People in our lives that we deem as significant are often our biggest triggers. Anyone in our family; mom, dad, siblings, as well as our spouse, children, in-laws, closest friends, co-workers. Even one's therapist because we often present as a canvas in which an individual will transfer either positive or negative feelings and thoughts onto us to work through.

Because most people are not conscious that people are triggers, the therapist and clinical team assists them in identifying the specific triggers being activated and helps them find ways to resolve them effectively instead of projecting onto the clinical team.

WE OFFER A MIRROR.

The messenger's purpose is to give us information into the parts of ourselves that we have been avoiding.

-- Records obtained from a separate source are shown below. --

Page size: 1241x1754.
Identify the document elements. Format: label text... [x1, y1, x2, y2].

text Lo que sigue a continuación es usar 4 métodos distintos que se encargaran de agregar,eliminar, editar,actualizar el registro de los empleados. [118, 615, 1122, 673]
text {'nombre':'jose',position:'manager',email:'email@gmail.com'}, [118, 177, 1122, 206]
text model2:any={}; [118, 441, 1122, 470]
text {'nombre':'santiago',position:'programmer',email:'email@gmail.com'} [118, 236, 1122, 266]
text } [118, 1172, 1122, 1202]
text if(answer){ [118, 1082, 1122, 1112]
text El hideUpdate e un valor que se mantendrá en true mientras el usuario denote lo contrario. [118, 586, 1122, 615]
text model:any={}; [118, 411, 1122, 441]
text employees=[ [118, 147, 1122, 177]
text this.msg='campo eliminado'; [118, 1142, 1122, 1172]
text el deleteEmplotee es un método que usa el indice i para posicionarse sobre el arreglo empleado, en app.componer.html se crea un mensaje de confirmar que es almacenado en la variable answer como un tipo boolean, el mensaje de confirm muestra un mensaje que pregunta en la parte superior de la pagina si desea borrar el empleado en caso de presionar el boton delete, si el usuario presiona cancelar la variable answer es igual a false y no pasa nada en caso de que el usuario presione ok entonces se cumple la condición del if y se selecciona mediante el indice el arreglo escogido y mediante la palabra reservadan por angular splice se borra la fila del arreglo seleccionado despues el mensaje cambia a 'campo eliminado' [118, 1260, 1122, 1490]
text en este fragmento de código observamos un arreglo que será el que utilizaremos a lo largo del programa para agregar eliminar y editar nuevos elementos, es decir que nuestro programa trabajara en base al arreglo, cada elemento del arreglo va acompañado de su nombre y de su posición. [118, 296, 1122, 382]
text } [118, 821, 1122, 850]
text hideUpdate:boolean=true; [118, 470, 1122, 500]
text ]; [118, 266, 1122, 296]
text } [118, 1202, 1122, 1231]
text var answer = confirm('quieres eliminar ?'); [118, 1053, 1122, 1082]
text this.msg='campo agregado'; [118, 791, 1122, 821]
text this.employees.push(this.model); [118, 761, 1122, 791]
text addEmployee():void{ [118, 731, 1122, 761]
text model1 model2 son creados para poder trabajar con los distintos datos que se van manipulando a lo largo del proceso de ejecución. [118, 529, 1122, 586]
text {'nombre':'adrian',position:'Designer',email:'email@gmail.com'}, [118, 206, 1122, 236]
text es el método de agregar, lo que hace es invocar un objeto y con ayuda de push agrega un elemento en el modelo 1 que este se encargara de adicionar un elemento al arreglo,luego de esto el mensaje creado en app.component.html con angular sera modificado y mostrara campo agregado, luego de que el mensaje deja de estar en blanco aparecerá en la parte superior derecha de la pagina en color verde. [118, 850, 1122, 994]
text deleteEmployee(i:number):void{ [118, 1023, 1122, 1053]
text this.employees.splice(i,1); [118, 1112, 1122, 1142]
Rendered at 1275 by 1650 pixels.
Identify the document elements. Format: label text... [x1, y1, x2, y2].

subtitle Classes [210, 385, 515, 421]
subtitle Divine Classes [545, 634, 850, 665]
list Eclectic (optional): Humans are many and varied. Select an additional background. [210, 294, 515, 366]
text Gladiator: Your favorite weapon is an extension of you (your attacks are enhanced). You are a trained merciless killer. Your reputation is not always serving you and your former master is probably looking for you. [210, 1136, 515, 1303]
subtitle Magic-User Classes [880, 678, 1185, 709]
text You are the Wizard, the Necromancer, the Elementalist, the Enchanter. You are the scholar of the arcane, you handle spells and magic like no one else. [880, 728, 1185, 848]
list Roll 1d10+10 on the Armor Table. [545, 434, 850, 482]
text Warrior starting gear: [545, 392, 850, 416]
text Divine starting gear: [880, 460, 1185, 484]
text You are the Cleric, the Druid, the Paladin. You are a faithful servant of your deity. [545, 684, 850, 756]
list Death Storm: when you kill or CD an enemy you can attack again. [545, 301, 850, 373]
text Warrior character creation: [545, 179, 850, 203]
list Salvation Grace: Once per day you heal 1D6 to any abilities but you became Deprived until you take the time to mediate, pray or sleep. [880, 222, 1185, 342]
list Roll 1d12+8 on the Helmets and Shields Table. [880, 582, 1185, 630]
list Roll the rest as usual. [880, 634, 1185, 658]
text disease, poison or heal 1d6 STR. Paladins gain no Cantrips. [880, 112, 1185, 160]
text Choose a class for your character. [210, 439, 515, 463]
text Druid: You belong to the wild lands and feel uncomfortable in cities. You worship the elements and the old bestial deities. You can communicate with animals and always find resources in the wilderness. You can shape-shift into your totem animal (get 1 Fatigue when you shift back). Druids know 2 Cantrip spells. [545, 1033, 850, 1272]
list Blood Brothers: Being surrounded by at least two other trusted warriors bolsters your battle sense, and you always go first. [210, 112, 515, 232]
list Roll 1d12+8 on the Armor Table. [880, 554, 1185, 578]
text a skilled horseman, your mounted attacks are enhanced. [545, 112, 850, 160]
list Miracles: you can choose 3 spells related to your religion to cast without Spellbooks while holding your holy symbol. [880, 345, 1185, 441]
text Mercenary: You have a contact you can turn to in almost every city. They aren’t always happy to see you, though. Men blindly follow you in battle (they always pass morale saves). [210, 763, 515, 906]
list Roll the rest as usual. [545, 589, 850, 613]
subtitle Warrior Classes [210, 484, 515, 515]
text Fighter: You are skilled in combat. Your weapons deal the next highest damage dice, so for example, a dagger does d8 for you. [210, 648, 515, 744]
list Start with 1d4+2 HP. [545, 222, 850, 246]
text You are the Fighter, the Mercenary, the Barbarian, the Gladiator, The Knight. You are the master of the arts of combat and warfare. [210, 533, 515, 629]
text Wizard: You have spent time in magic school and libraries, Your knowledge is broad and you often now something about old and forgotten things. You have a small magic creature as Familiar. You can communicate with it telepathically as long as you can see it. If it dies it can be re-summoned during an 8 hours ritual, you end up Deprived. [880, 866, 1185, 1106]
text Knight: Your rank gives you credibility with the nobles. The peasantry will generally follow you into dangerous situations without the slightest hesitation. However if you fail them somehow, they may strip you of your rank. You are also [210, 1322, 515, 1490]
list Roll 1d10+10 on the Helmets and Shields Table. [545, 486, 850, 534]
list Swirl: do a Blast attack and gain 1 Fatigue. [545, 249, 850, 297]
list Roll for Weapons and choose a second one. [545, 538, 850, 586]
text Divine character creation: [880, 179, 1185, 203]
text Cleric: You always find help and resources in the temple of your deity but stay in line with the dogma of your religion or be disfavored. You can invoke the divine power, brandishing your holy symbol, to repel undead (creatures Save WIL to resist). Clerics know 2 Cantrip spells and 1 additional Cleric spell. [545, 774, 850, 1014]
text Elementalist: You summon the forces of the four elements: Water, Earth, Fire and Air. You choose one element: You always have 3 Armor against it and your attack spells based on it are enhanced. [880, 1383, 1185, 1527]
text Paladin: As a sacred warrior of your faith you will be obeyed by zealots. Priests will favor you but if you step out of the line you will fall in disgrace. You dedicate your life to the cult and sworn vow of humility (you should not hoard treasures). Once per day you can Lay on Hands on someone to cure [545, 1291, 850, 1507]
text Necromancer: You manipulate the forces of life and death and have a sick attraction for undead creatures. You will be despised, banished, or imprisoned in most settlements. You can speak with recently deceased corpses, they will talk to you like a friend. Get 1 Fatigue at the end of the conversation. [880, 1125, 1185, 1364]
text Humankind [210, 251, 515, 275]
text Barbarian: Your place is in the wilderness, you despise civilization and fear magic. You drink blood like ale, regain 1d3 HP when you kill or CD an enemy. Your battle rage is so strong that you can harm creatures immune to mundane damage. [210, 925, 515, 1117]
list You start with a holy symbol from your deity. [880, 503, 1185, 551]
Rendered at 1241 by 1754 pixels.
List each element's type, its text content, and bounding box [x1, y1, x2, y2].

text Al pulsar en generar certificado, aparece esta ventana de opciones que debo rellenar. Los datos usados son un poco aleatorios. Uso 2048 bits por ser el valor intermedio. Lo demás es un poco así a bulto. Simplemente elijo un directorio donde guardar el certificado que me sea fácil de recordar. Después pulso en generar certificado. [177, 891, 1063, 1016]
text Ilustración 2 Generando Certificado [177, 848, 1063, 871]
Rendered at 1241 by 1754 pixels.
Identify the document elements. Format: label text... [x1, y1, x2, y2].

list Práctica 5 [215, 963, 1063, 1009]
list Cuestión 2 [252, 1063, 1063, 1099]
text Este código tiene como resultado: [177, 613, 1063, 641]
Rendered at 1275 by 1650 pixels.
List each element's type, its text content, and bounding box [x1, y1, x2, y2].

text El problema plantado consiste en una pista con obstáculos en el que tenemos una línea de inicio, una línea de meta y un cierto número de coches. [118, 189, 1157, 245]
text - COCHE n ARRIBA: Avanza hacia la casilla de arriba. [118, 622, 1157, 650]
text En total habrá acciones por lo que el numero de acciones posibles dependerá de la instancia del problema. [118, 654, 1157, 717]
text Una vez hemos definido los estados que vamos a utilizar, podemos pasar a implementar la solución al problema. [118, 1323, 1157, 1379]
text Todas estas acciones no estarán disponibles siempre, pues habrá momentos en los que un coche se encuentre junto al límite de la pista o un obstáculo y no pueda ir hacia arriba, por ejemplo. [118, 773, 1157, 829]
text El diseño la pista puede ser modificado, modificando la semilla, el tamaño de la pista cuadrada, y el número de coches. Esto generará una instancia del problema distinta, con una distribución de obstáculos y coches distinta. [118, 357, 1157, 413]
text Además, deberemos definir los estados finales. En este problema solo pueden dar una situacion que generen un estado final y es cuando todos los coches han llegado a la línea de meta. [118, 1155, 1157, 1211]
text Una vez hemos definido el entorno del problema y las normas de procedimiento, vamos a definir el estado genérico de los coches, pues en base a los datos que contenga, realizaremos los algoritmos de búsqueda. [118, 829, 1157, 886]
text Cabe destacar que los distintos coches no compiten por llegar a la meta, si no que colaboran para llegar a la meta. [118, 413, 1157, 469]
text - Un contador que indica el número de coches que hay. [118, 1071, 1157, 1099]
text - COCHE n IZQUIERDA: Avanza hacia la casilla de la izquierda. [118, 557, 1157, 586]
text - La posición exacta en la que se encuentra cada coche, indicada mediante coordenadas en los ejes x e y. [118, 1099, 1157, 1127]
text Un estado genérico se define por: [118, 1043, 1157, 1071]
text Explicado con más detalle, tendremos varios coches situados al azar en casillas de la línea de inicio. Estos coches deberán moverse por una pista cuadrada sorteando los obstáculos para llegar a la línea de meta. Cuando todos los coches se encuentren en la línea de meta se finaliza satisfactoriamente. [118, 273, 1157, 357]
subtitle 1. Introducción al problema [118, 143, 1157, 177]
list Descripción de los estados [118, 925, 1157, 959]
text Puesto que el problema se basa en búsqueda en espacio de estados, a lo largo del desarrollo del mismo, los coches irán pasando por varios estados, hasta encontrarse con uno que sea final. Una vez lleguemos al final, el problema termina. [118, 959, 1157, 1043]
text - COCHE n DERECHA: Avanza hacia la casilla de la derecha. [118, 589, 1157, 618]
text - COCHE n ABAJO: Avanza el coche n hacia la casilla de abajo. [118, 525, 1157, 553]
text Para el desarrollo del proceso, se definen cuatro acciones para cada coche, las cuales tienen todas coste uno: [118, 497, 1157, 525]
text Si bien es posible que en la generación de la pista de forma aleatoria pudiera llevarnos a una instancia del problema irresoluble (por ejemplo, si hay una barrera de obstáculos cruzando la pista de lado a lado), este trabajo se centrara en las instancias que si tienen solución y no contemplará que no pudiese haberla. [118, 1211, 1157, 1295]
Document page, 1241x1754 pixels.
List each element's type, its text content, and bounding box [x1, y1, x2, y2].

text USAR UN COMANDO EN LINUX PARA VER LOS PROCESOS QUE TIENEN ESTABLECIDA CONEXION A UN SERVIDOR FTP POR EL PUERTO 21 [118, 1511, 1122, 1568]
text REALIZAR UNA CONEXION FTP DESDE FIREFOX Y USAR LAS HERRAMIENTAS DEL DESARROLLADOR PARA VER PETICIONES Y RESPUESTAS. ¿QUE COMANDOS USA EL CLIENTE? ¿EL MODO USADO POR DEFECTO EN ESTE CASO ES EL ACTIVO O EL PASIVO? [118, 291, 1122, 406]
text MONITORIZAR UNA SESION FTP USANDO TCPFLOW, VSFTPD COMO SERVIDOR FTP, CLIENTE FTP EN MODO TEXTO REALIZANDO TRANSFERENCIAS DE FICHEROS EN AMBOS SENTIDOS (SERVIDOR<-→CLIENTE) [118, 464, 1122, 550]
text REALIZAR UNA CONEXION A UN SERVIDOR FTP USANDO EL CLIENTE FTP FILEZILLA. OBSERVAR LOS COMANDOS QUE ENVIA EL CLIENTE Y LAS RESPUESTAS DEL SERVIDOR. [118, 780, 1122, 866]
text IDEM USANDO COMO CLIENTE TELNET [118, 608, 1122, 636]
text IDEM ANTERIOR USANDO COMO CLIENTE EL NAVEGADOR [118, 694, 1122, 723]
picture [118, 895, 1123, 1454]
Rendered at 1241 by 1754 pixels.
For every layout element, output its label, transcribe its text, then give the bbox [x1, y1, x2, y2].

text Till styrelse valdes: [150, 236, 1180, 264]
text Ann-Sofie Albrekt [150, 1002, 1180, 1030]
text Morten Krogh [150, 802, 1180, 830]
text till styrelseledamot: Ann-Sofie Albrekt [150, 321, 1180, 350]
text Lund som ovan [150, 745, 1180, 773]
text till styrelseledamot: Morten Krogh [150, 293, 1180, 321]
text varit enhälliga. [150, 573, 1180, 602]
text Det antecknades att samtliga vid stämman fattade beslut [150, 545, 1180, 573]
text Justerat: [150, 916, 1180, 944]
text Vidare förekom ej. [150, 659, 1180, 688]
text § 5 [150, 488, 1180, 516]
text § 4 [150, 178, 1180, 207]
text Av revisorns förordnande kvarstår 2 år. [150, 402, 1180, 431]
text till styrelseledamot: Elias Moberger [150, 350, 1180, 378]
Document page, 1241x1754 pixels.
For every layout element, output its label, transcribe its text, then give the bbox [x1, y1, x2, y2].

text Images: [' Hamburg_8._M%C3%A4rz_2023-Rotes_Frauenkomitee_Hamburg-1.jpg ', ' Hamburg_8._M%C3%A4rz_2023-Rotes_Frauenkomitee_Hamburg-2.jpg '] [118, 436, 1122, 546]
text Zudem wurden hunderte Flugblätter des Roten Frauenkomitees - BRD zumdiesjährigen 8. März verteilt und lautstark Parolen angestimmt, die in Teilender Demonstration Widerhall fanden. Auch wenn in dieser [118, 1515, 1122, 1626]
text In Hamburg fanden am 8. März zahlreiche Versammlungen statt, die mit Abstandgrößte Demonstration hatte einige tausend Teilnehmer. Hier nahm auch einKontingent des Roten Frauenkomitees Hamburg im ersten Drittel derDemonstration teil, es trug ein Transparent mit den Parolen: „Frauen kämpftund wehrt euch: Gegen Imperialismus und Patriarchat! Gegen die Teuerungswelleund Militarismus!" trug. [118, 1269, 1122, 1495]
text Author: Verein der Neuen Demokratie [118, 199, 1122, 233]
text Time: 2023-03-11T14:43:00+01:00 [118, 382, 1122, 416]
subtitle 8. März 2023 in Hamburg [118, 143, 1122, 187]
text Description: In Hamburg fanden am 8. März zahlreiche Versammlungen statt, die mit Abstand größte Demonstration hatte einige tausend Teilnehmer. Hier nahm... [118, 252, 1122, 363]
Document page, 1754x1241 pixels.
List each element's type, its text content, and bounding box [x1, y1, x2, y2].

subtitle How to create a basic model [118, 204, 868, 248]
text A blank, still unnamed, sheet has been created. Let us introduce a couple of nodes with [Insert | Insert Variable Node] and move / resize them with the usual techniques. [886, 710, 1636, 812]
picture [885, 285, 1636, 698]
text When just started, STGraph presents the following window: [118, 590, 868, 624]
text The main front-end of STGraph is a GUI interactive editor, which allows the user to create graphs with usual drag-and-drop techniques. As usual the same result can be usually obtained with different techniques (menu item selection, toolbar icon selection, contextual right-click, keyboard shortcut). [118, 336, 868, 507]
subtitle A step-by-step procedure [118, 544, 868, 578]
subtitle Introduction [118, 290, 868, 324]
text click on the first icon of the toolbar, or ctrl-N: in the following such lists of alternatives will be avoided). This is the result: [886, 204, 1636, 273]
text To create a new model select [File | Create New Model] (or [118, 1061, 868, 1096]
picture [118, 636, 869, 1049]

Maybe it is our deepest fear, i.e., that our spouse will leave us.

Or a fear that we are not good enough to be loved. Or maybe we fear that if we are vulnerable we will get hurt.  Most individuals literally replicate their deepest challenges (trust issues, feeling left out, fearing vulnerability and closeness) via the therapeutic experience in order to heal.

Situations arise during individuals processes in recovery that often remind them of their deepest emotional wounds, or as Teal Swan says, "the unhealed parts of our being." Sometimes this is hardest to face.

But the messenger that Teal Swan speaks of is actually a gift. The challenge and opportunity in recovery is to see the gift and open (to) it.

The messenger gives us an opportunity to take our healing to the next level. An opportunity to face those darkest shadows and corners, and evolve to a level of recovery like never before.

It may shake us at our core at first, but once we descend deeper into our unhealed parts, we often realize that the "shaking up"  is an illusion. We are only shaken up if we buy into the old stories; that part that is crying out to be healed.

The goal is to listen to the message and see if you can tap into that part of you that feels really afraid, hurt, rejected, sad, pained. See if you can come to your own aid, or if you are able to reach out to those people you know will be there for you. There are so many of us here for you.

When we are able to take the message to heart and go into those feared places, we recover. WE HEAL.

Change is hard; there is no doubt about it. But it is inevitable and always occurring. It is truly the only constant in our world. Without change, we would still be flailing around in our addictions.

Today, please see if you can really understand what your "messenger" is trying to tell you. What unhealed parts of your being have you been too afraid to explore?

Know that you are never alone. You are surrounded by those who love and care about you, and want you to recover whole-heartedly.

And, as always, without a shadow of a doubt, YOU ARE WORTH IT.